#### Tasks and exercises:
**a)** List every Gospel writer whose book is cited in the chapter heading of the passage about the Precursor.
**b)** Carry on the passage about the Precursor from the point where it stops.

The Life of Christ

Mgr. E. Le Camus

BOOK I

The Messiah Appears in Israel

CHAPTER I

THE PRECURSOR

A NEW PROPHET IN THE DESERT OF JUDEA THE MIRACULOUS HISTORY OF HIS CHILDHOOD ZACHARY THE PRIEST AND ELIZABETH HIS WIFE JOHN, THE PRECURSOR OF THE MESSIAHKING THE BENEDICTUS THE EDUCATION OF THE NEW ELIAS HIS Character. (St. Matthew iii, 9; St. Mark i, 4; St. Luke iii, 1, and i, 525, 5780; St. John i, 69.)

IN the year 15 of Tiberius Caesar, and consequently about 780 A.U.C.,1 a great religious agitation suddenly arose in Palestine. A man from the desert of Judea, whose preaching was as stern as his garb, had sounded the first note of the movement. Like the prophets of old, he wore upon his shoulders a garment of camel's hair, and about his loins a leathern girdle. He drank no wine, for he had taken the Nazarite's vow; and when he did not fast, he was content to live upon locusts and wild honey.2 His hair and beard had grown unchecked. He might have been about the age of thirty; but solitude had matured him and had rendered singularly powerful a soul filled with the breath of God and certain of its prophetic mission in Israel. The man himself was alone a sermon, and he was right in calling himself a "voice of one crying." His voice shook the desert like the roaring of a lion; crowds hastened to behold this latest prophet, and Josephus3 agrees with the Evangelists in testifying to the deep and speedy revolution which he worked among the Jewish people.

#### Data extract:
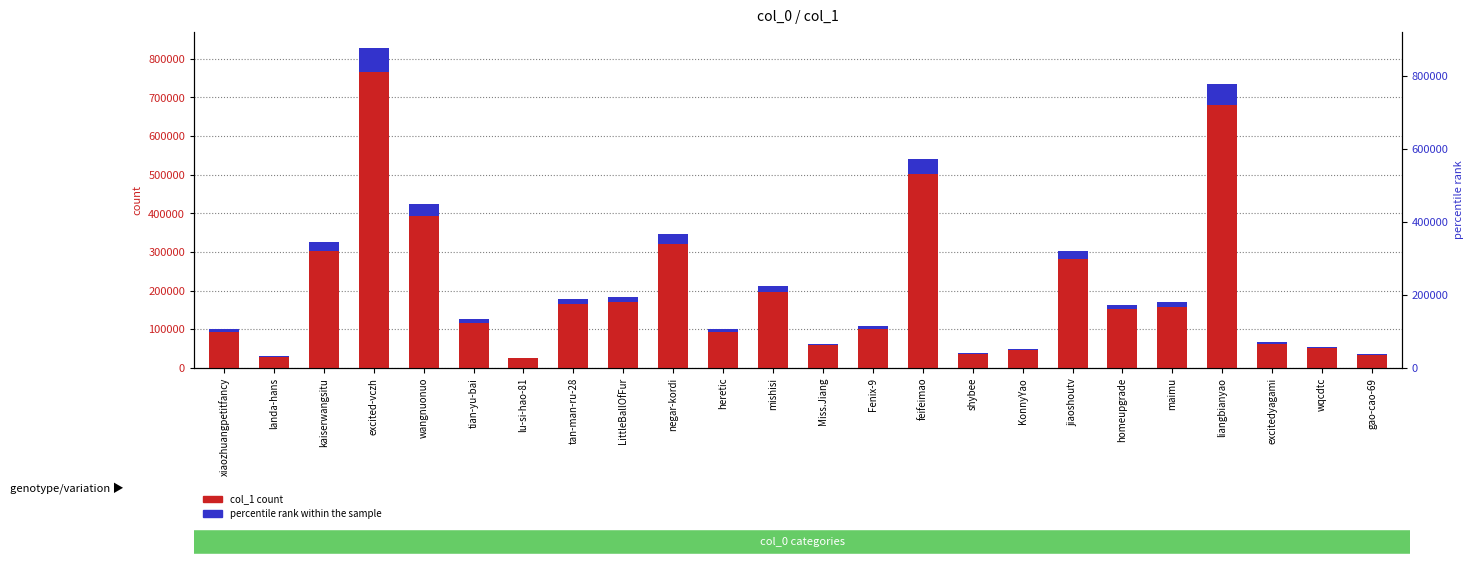

At which label does percentile rank within the sample reach its peak?

excited-vczh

#### Answers by task:
**a)** St. Matthew, St. Mark, St. Luke, St. John

**b)**
His name was John. All that we know of his birth and of his first years St. Luke has set down in his Gospel, deriving it, no doubt, from pious family traditions which he gives with their original Aramean colouring.

In the days of King Herod, he says, there was a "priest named Zachary, of the course of Abia."4 His wife, chosen from the daughters of Aaron, was called Elizabeth. Both were just before God, for they observed faithfully His precepts and ordinances. Yet Elizabeth had always been barren, and both, now advanced in years, had given up all hope of increase around their domestic hearth.5

This was a cause of deep chagrin for this pious family; for every Jew looked upon the sterility of his wife as an evidence of Heaven's displeasure. The devoted couple, like Israel, abandoned of God, advanced into old age without consolation and looked forward to a future full of sadness.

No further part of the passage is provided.